Лётчик, во всяком случае, не сохраняет. Его душу гложет червь сомнения: а вдруг врут приборы? Это же бывает! А ты, так легко поверив им, выключаешь исправный, ни в чем не виноватый мотор! И хорошо ещё, если дело окончится только прерванным, не выполненным до конца заданием: осмотрят мотор на земле, убедятся, что все в порядке, улыбнутся: «Эх ты, старый перестраховщик!» — и через час ты снова в воздухе на этой же машине.
А если вынужденная посадка вне аэродрома? Как говорится, за просто так, фактически без всякой причины разбитый или по крайней мере серьёзно повреждённый самолёт? От одной мысли об этом — холодок по спине!
В день, о котором идёт речь, последний вариант — ни за что ни про что битая машина — неожиданно обернулся весьма реальным: когда земля была уже совсем близко и до соприкосновения с ней (где и как оно бы ни произошло) оставалось не больше минуты, лётчик вдруг увидел, что нет — не дотягивает!
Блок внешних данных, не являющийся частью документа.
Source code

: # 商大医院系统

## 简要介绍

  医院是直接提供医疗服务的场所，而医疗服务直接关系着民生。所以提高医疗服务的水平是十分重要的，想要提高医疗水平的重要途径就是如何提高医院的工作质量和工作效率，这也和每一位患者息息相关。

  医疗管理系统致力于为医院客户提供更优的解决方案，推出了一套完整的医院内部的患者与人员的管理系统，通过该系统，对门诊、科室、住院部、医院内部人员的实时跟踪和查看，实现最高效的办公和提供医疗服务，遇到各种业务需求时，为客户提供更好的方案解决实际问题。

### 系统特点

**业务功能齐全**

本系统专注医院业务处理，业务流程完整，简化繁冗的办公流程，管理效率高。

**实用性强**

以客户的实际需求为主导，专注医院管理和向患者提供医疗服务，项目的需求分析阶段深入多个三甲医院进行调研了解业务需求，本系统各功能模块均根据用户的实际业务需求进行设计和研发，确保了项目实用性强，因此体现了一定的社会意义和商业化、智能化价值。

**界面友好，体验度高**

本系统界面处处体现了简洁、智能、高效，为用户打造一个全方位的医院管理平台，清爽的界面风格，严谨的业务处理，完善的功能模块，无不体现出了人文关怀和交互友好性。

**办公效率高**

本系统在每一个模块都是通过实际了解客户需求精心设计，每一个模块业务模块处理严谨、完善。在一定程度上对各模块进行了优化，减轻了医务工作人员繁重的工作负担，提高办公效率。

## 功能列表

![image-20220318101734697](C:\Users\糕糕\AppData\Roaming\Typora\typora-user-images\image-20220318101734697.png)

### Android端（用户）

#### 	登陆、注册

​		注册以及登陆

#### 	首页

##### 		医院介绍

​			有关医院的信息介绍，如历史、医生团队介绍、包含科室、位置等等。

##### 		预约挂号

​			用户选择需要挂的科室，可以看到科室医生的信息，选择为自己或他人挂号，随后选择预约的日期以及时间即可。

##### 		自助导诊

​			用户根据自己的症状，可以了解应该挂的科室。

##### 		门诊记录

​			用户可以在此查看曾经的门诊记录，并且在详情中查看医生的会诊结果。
Самую малость — каких-нибудь нескольких сот метров, — но не дотягивает.
Правда, в его распоряжении оставался отличный, самый, казалось бы, естественный способ избежать вынужденной посадки вне аэродрома: включить мотор снова на каких-нибудь десять-пятнадцать секунд. Работал же он совершенно безотказно до момента выключения — протянет, конечно, и эти несколько секунд.